*** Block opens ***

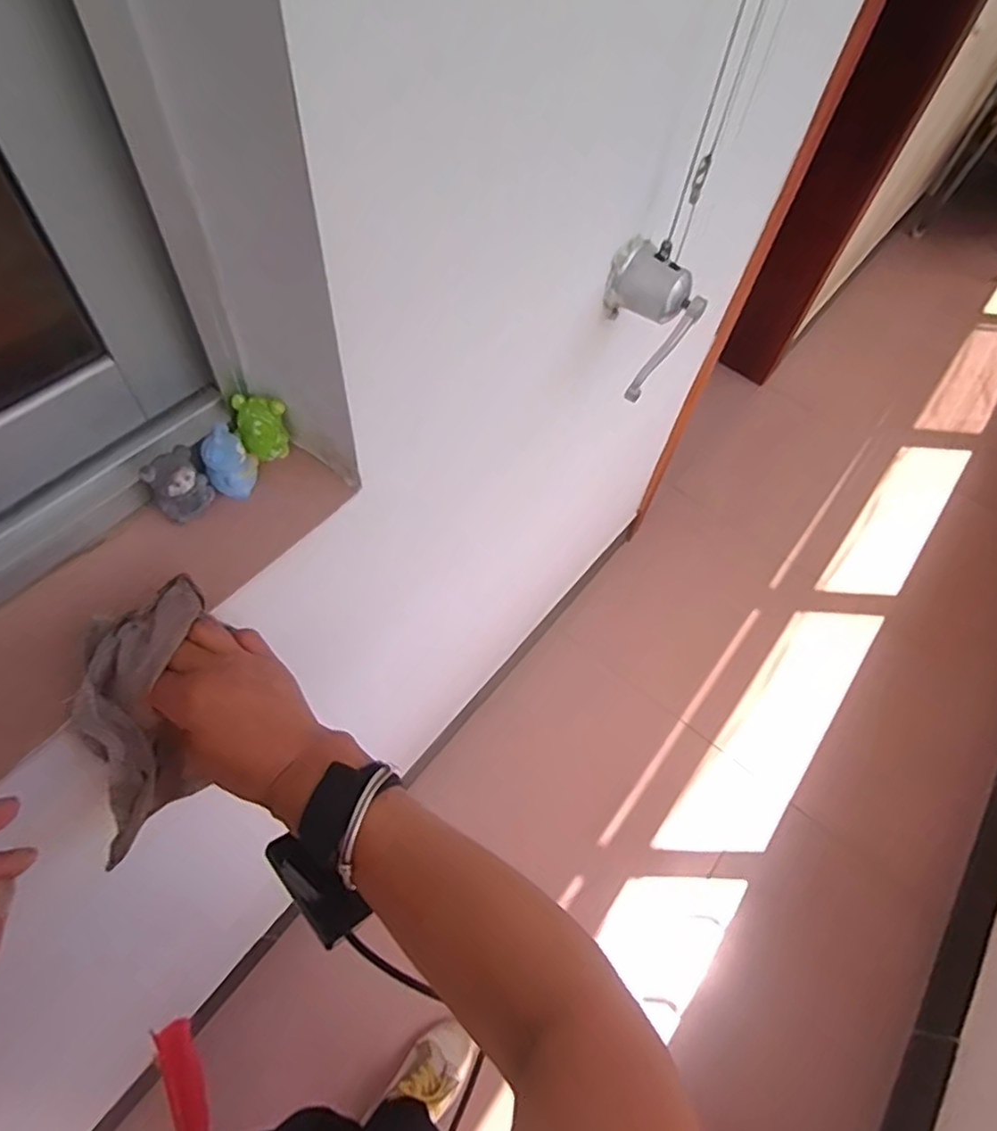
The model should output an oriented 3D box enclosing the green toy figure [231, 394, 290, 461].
[{"bbox_3d":[-0.186,-0.108,0.506,0.038,0.050,0.026,-18,63,-15],"label":"green toy figure"}]

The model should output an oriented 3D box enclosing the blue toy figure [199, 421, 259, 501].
[{"bbox_3d":[-0.204,-0.080,0.486,0.035,0.054,0.030,-28,66,-20],"label":"blue toy figure"}]

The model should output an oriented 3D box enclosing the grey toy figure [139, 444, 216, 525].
[{"bbox_3d":[-0.236,-0.059,0.471,0.038,0.047,0.025,-31,67,-21],"label":"grey toy figure"}]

*** Block closes ***

## [Task to carry out]
Using the records above, please retype only the run of lines from the line holding "The model should output an oriented 3D box enclosing the blue" through the last line, both ends included.

## [Response]
The model should output an oriented 3D box enclosing the blue toy figure [199, 421, 259, 501].
[{"bbox_3d":[-0.204,-0.080,0.486,0.035,0.054,0.030,-28,66,-20],"label":"blue toy figure"}]

The model should output an oriented 3D box enclosing the grey toy figure [139, 444, 216, 525].
[{"bbox_3d":[-0.236,-0.059,0.471,0.038,0.047,0.025,-31,67,-21],"label":"grey toy figure"}]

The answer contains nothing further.